At Sea: In the North Atlantic Day 15

 
 

The Chief Scientist is standing on the bridge, looking out over the sea and grinning as if all his Christmases have come at once. The Bosun is scowling at the radar and muttering about this taking a year off the life of the ship. The wind speed display says 65 knots, maximum measurement today 90 knots. Today is the day we came out here for.

We want to understand how gases and tiny particles come in and out of the ocean when the wind speed is very high. The Earth is a giant connected system, and if we want to understand our weather, and how both the atmosphere and the ocean behave, we need to track those connections. Gases like carbon dioxide go into the ocean in some places and come out in others. This happens all the time, but it’s a very slow process when there’s no wind. As the wind speed increases, the ocean breathes more deeply. We often plot the amount of gas exchange with wind speed, and it starts off fairly flat and then as the wind speeds increase, the exchanges get huge. Big storms with very high winds are disproportionately important, but we don’t know by how much. At the moment, those plots showing gas flux with wind speed go from a wind speed of 0 metres per second up to about 17 metres per second (about 38 mph). Then the plots stop.

This morning, when I woke up, the wind was blowing at 60 knots, 30 metres per second, 67 mph. The data we get today will be plotted in new territory, and will let us see the direct effect of these big storms for the first time. That’s why the Chief Scientist is grinning like a Cheshire Cat. He’s been looking forward to this storm ever since it first appeared on the forecasts. And it’s turned out to be even bigger than the forecasts suggested.

We put the big yellow buoy out yesterday, after three days of relative calm. It’s now got a face on it (two weeks at sea and already it’s silly season), and there’s a list of potential names for it on the whiteboard in the lab. Twitter and facebook are joining the game, and the most common suggestion by far is “Bob”.

The big buoy looked like such a monster when I first saw it on the dockside in Southampton. But out here, it looks fragile. I’ve set everything on it to record intensively for 36 hours, as we pass through the eye of the storm and back out again. I’m not even sure what the data will look like – there are so many bubbles out here that the sea surface has gone white. I’m just hoping that it survives mostly intact.

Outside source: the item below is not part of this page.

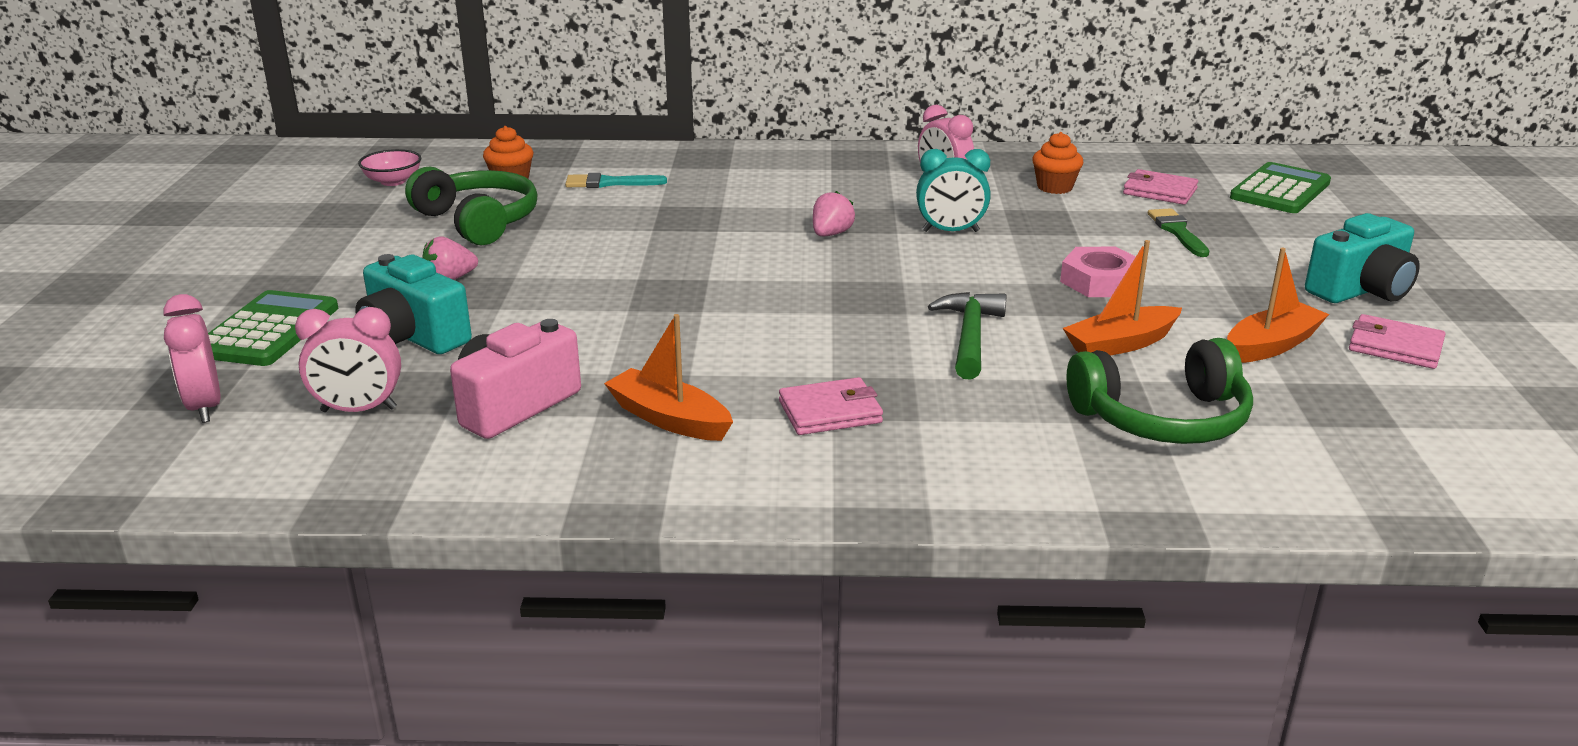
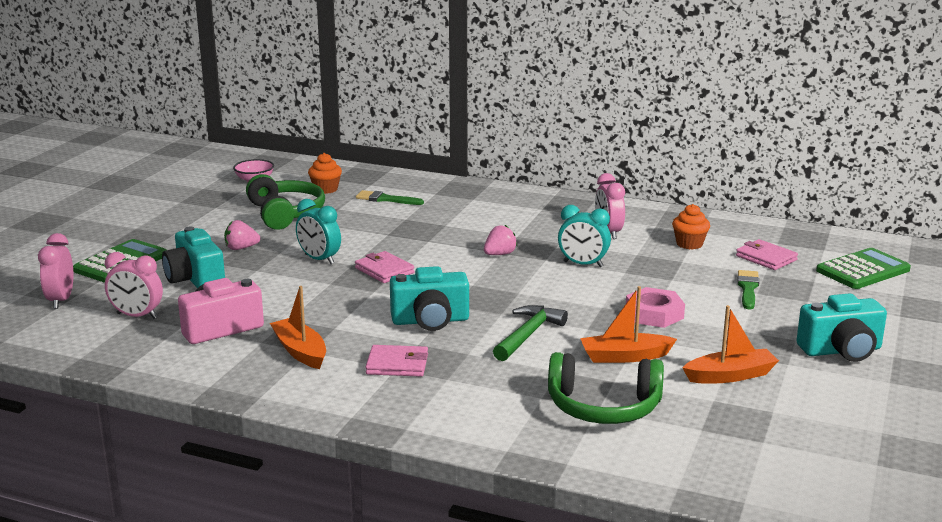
camera: 20 degrees right, 5 degrees down
(583, 278) = (319, 259): none -> turquoise clock
(609, 183) = (386, 199): turquoise brush -> green brush
(820, 340) = (430, 321): none -> turquoise camera
(1395, 347) = (821, 392): pink wallet -> pink wallet (384, 270)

It’s a quiet day on board. The ship is bouncing and swaying, and it’s impossible to concentrate on desk-based work. Most people are napping, or up on the bridge watching the spectacle. And the spectacle is just awesome. I love it! I could spend hours up there. The swell has built and it’s now around 12-14 metres, and we’re facing right into it. As these vast rolls of water come towards us, the bow dips into it and then rides right back up, occasionally crashing through the waves if it can’t change direction in time. The surface is covered in trails of bubbles being blown by the wind, and you can see the bubble plumes left by previous huge breakers sitting under the surface. It’s as if the surface of the ocean is being blown away, snatched from the top and the sides of a mountainous waterscape that never stops moving.

We should be through the worst of it by midnight tonight, and then it will take a couple of days for the wind and waves to die down enough to get the bubble buoy back out and retrieve the data. I’ll only relax properly when I’ve seen the data back on board – there’s always the risk that something didn’t switch on or that a watertight case leaked.

But for the time being, I’m going back up to the bridge to watch. Out here, today, there are more bubbles than I’ve ever seen in my life at one time. Never mind that trip to the Champagne region, looking at champagne bubbles. This, out here in the middle of the north Atlantic in a storm, this is the bubble physicist’s dream day out.